Certainly the climax of his public work — even his life — was his nonviolent civil disobedience in the temple, where he turned over the tables of the money changers and prevented people from engaging in the profitable big business of organized religion. The Synoptic Gospels tell the same basic story: Jesus marched from Galilee to Jerusalem on a campaign of nonviolence like Gandhi going to the sea or King marching from Selma, Ala., and entered the temple, where the religious authorities worked in conjunction with the empire and forced the faithful to pay a hefty sum to visit God, and engaged in nonviolent direct action. He did not hit anyone, hurt anyone, kill anyone or drop any bombs, but he was not passive. He was active, provocative, dangerous, illegal and civilly disobedient, a disturber of the peace, a troublemaker, a nonviolent revolutionary who broke the unjust laws and mores of an unjust society.

(http://ncronline.org/blogs/road-peace/discipleship-civilly-disobedient-jesus)

This is it. This is the Jesus then and Risen Christ now who beckons us to discipleship. Richard Rohr understands discipleship. Listen to his teaching. When Jesus shared the bread with his disciples, he did not say, “Think about this.” He said, “Eat it!” When he shared the cup of wine, he did not say, “Meditate on this.” He said, “Drink this!” Eucharist is about total commitment, total abandonment to the Risen Christ. It is about community—a community that is faithful to Gospel teachings.

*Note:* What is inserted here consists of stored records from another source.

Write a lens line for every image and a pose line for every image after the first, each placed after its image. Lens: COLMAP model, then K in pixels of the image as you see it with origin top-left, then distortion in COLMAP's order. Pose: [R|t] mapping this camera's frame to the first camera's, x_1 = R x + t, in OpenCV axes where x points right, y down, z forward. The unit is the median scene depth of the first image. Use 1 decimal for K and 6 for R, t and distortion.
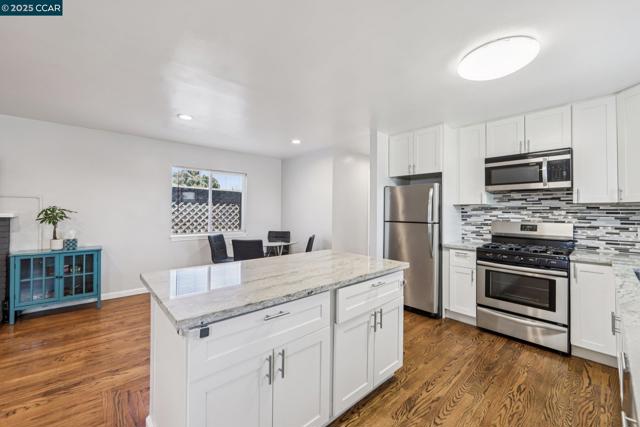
lens RADIAL K [[257.6, 0, 322.5], [0, 257.6, 207.3], [0, 0, 1]] dist [-0.009877, 0.001679]
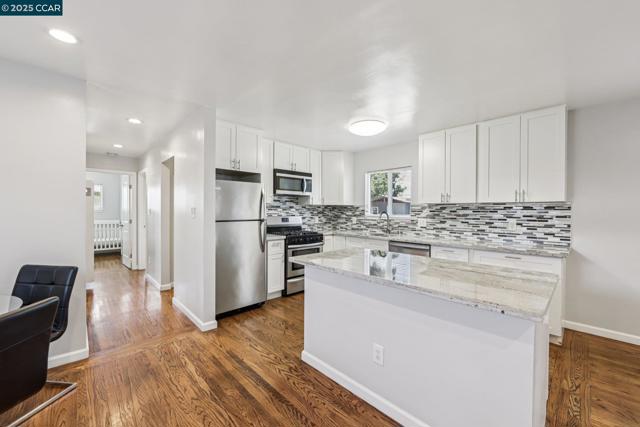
lens RADIAL K [[257.6, 0, 318.8], [0, 257.6, 211.3], [0, 0, 1]] dist [-0.009877, 0.001679]
pose [[-0.022901, -0.013486, 0.999647, -0.721832], [-0.022151, 0.999670, 0.012979, 0.005154], [-0.999492, -0.021846, -0.023192, 0.847106]]
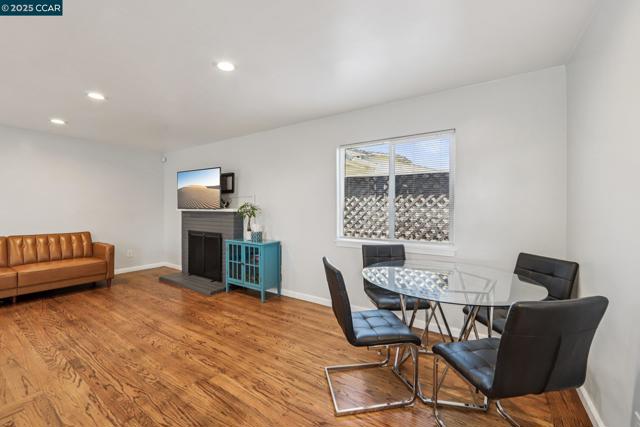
lens RADIAL K [[257.6, 0, 319.8], [0, 257.6, 209.4], [0, 0, 1]] dist [-0.009877, 0.001679]
pose [[0.257383, -0.009305, -0.966265, 0.202032], [0.014226, 0.999882, -0.005840, 0.040199], [0.966205, -0.012243, 0.257485, 1.092460]]
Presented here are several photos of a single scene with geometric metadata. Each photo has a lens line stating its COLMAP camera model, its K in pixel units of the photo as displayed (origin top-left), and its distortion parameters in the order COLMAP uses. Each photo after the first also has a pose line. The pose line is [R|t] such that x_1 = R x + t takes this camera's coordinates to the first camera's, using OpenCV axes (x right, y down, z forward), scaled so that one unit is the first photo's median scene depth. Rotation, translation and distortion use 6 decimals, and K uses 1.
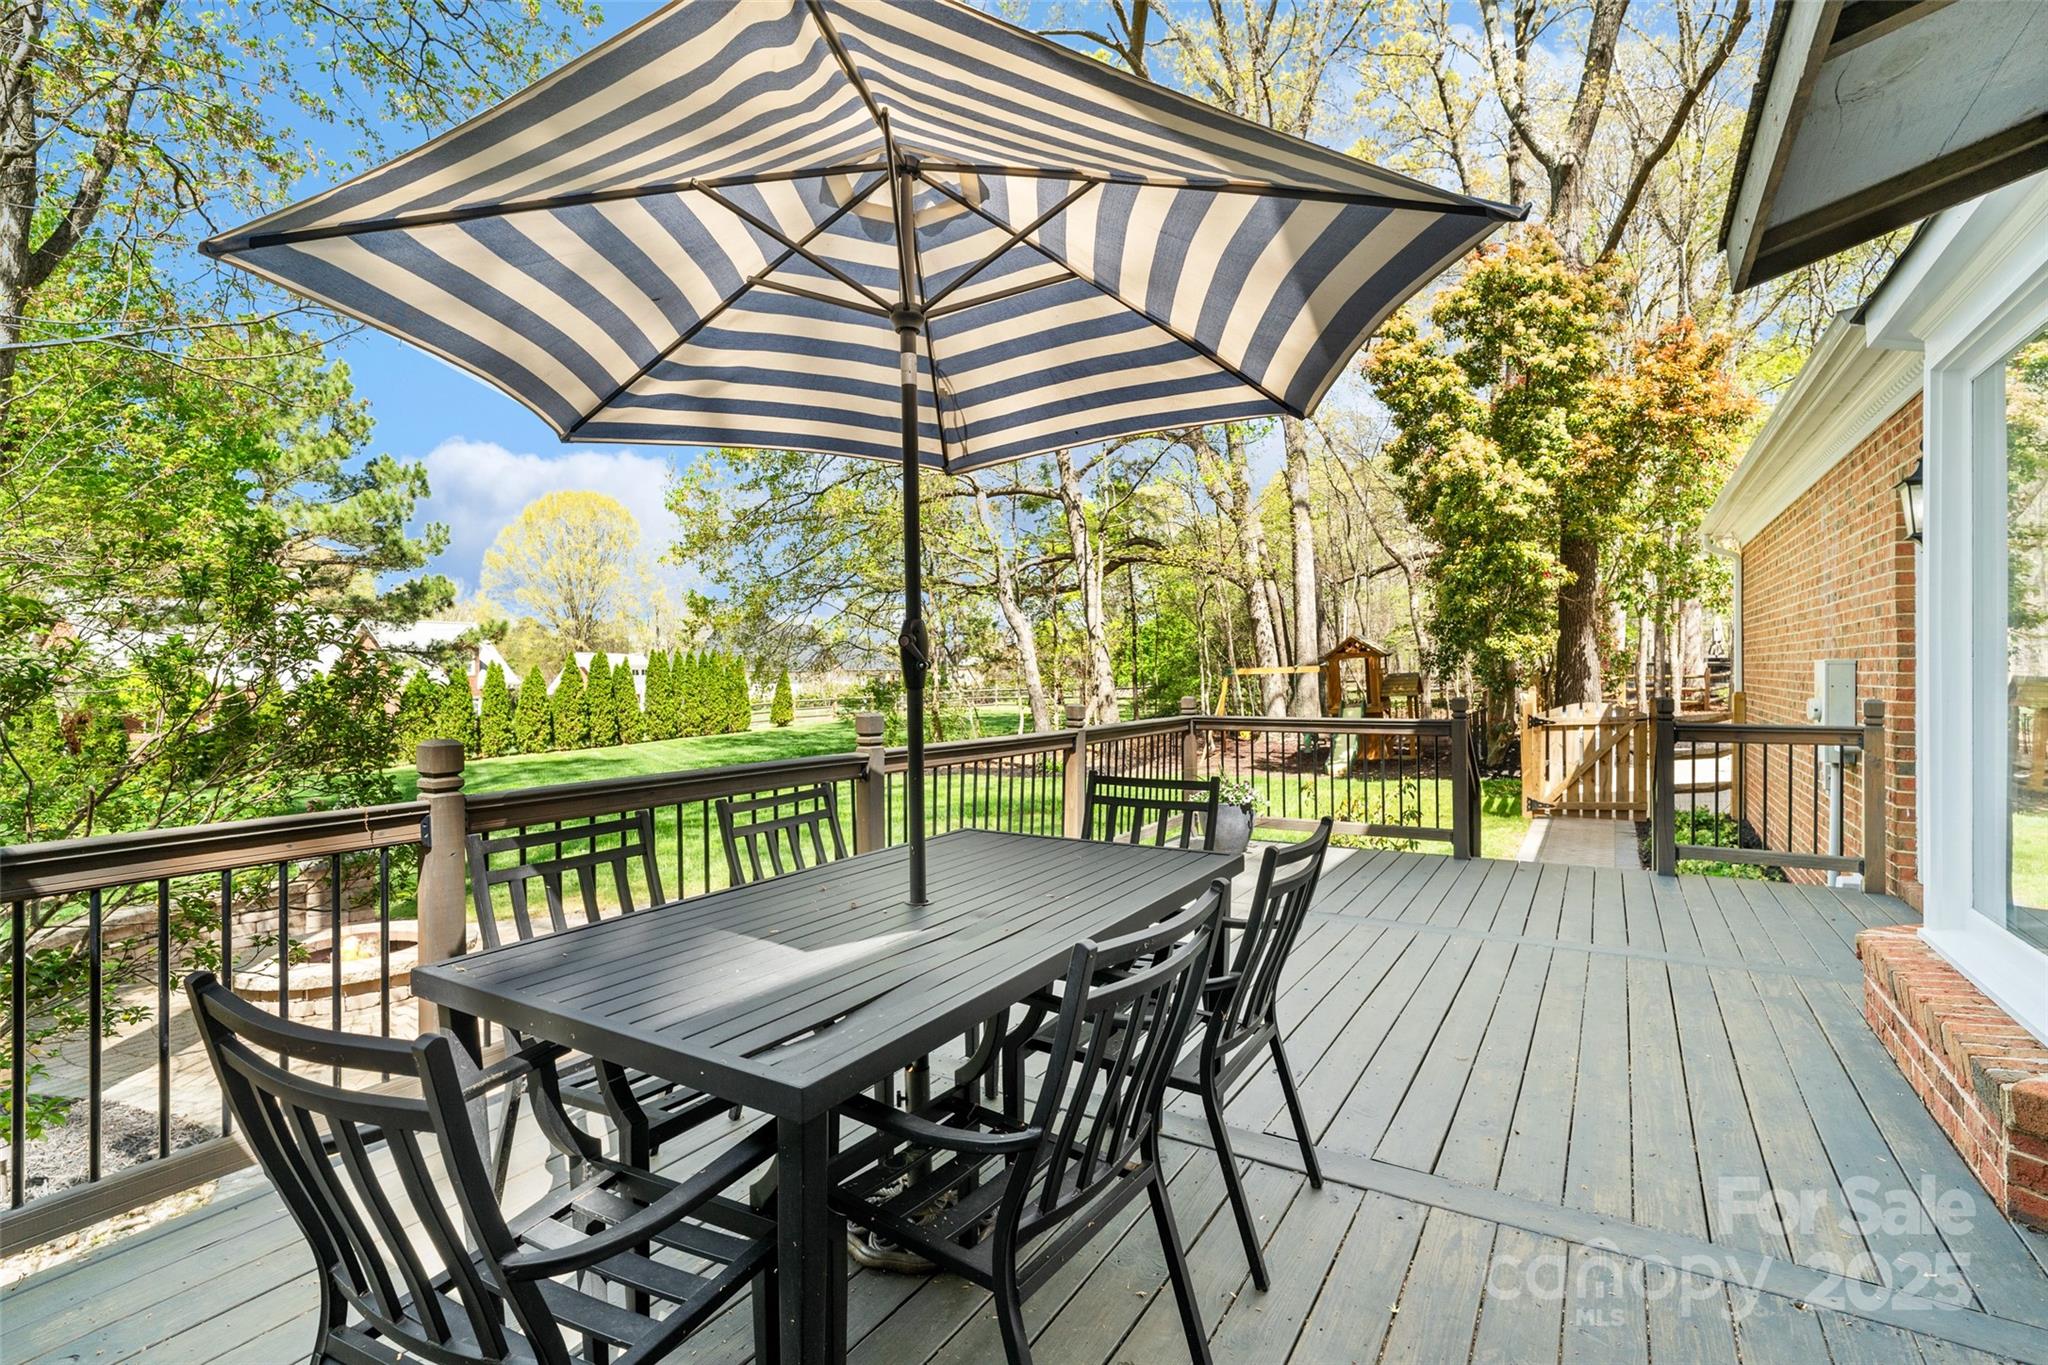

Red Letter Christianity challenges us to live as Jesus lived:

The early followers of Jesus understood that their leader was a rebel. They recognized that his resurrection from the grave meant that the revolution was to be carried on. For them, the Easter experience of the cross and the resurrection of Jesus were essential. The cross had put an end to the old world order of sin and its resulting oppression and injustice; the resurrection signalled the beginning of a new world order— the entering of the kingdom of God. The empty tomb was a sign of victory. Jesus had conquered the enemy of evil— the devil and all forms of sin, such as the unjust power structures of the Roman Empire. The resurrection was the fuel that empowered the early church to go out and proclaim the manifestation of Jesus’ all-encompassing reign. To the church, the death and resurrection of Jesus Christ are pivotal epochs in the history of civilization. They are signs that the kingdom of God, under the Lordship of Jesus Christ, is now come. This is why the early church celebrated the Lord’s Supper in feast-like fashion. Every time they broke the bread and drank the cup they celebrated the words of Jesus: “This is my body given to you… This cup is the new covenant in my blood, which is poured out for you” (Lk 22: 19,20, emphasis added). Christ’s death installed a new covenant, the kingdom reign of God, and his resurrection authorized the immense power of this kingdom that we are now part of. To the early believers, this was revolutionary music to their ears as they lived out the kingdom of God in the midst of the dying empire of the world. They also paid the price of revolutionary martyrdom. (McCartney, Colin (2008-04-15). Red Letter Revolution: If We Did Revolutions Jesus’ Way (Kindle Locations 317-329). Ingram Distribution. Kindle Edition.) I also recommend Shane Claiborne’s website– http://www.redletterchristians.org/ and the book by Shane and Tony Campolo (http://redletterchristians.org/redletterrevolutionbook/).

 

Take time this week to take stock. Who are you? Where are you going? Ask the Risen Christ to gift you with a “well-trained tongue” and “ears to hear” his real message. Ask for the grace, strength, and courage to live the Gospel—only use words if you have to. Join the Risen Christ in the revolution for the Kin-dom now!